-------- Given passage

Buildings reflective, orderly, tidy: landscaped with fabulously colored flowers, prickly succulents, willowy grasses and rows of upright young trees, water fountains, and little pocket parks unpopulated with humans. Amidst this constructed urban paradise were rows of empty benches.

A wine bar, with outdoor seating, was open on a corner. And not a single person occupied any seat.

A great concept, a superb image, a winking nod to richness, that’s what they built around here.

Those great hypes, of 2004 and 2005: the unlimited prosperity, the exploding stock market, the cheap money, the hustle and con of the hucksters who sold America real estate, stocks, derivatives, credit. These empty, fresh, unfilled, immaculate, twinkling edifices of glass, these are tactile creations and hard monuments of a false and corrupt national binge. Blessed by tax breaks and corporate lies. Unpunished by Washington. Unconscionable billions for bail outs.

----------------
-------- Supplied material

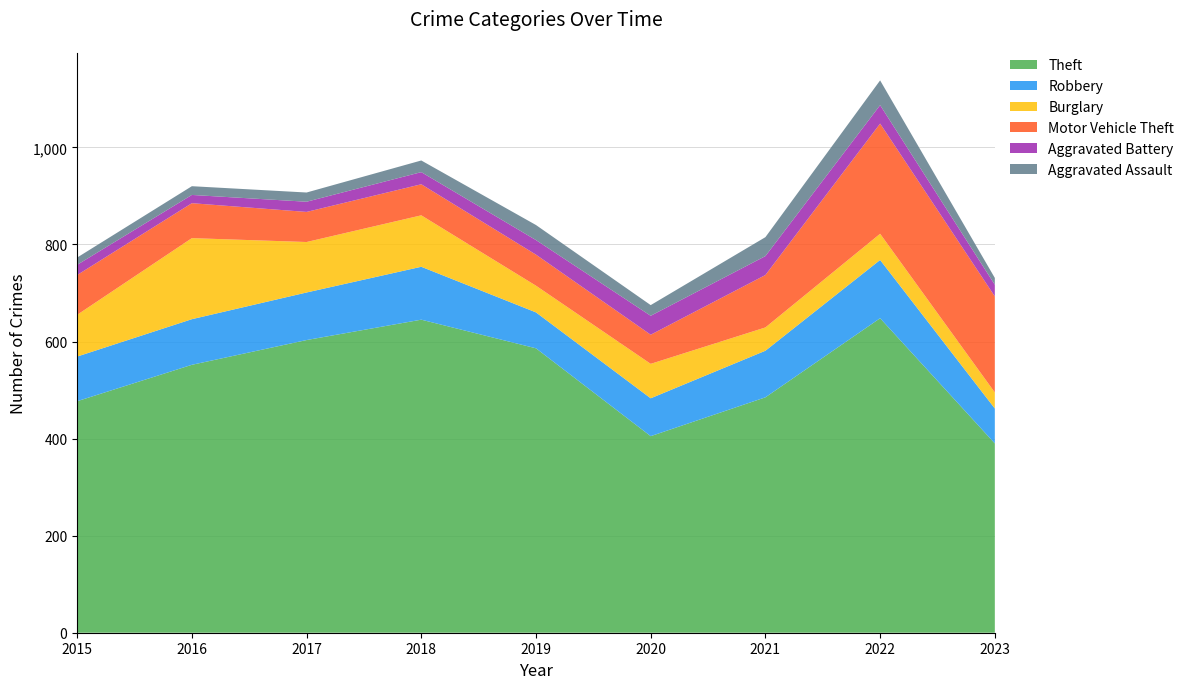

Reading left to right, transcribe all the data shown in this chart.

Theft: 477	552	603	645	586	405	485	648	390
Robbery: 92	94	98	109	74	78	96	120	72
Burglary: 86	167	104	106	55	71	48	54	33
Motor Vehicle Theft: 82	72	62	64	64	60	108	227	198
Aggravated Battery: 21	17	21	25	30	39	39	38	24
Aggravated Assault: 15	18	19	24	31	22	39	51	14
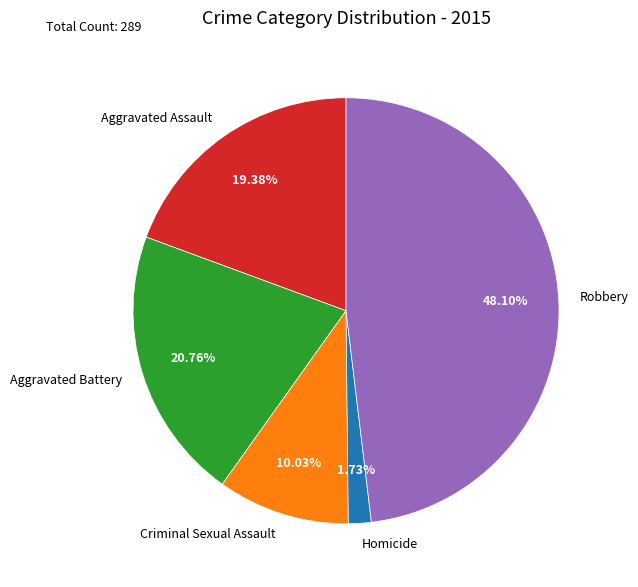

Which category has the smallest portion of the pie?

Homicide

----------------
-------- Supplied material

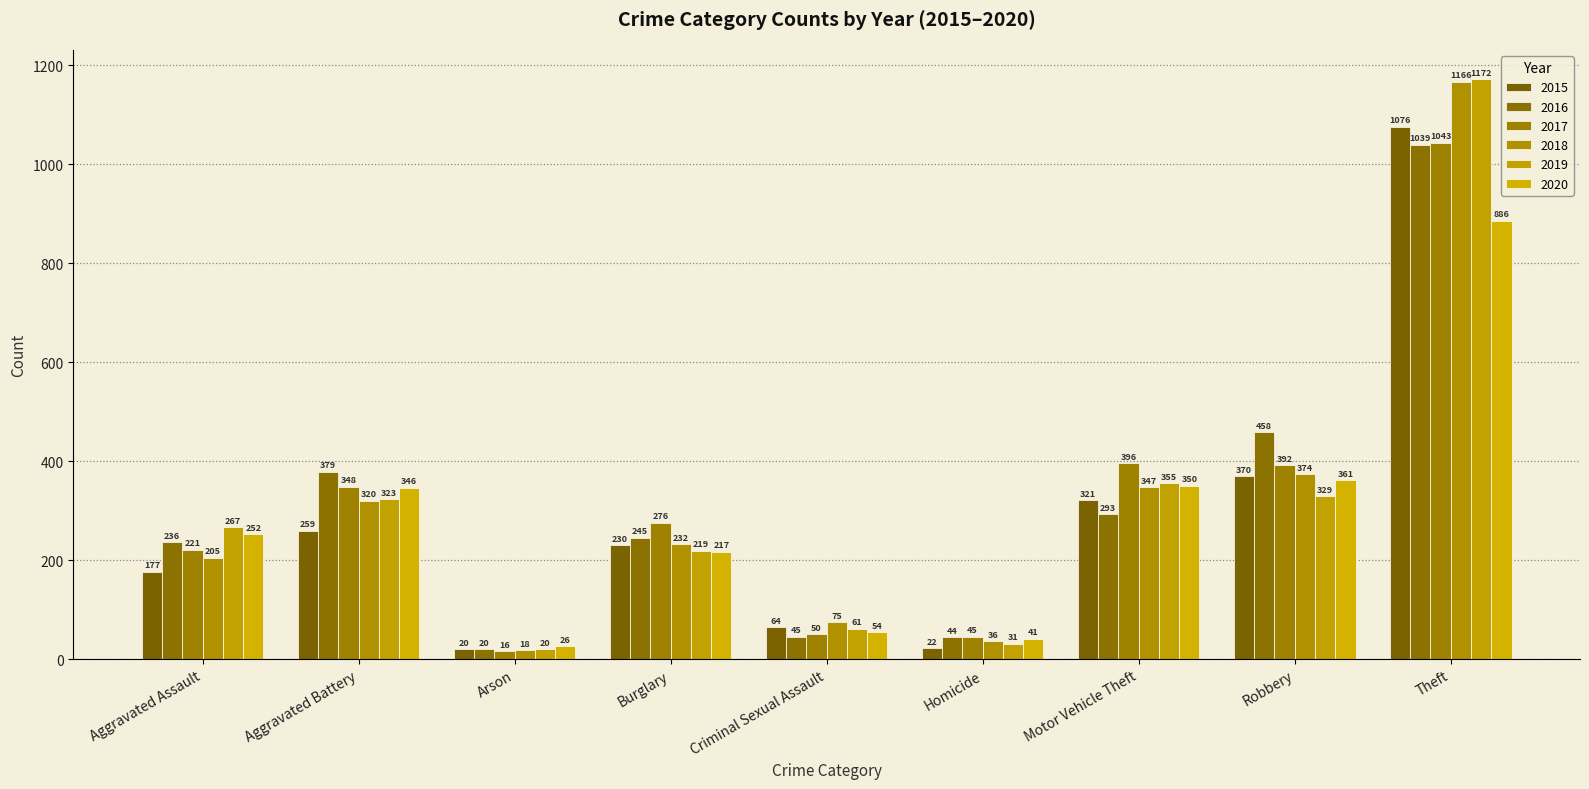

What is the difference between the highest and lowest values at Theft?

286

----------------

_Apply what you read_.
**A)** In the passage about the empty new development, which years are named as the time of "those great hypes"?
**B)** Write the next few sentences of the passage about the empty new development, continuing after its final sentence.

_Answers by item number_.
**A)** 2004 and 2005.

**B)**
Now these resplendent, lustrous buildings sit here, underused and unfulfilled, their once loud voices and enthusiastic promises of urban excitement, muted.

This is just one district of downtown Los Angeles: a great glassy area of spacious, broad streets and tall, unspoiled, spotless, reflective vertical condominiums.

Like everything in this city, it starts out young and full-of-promise.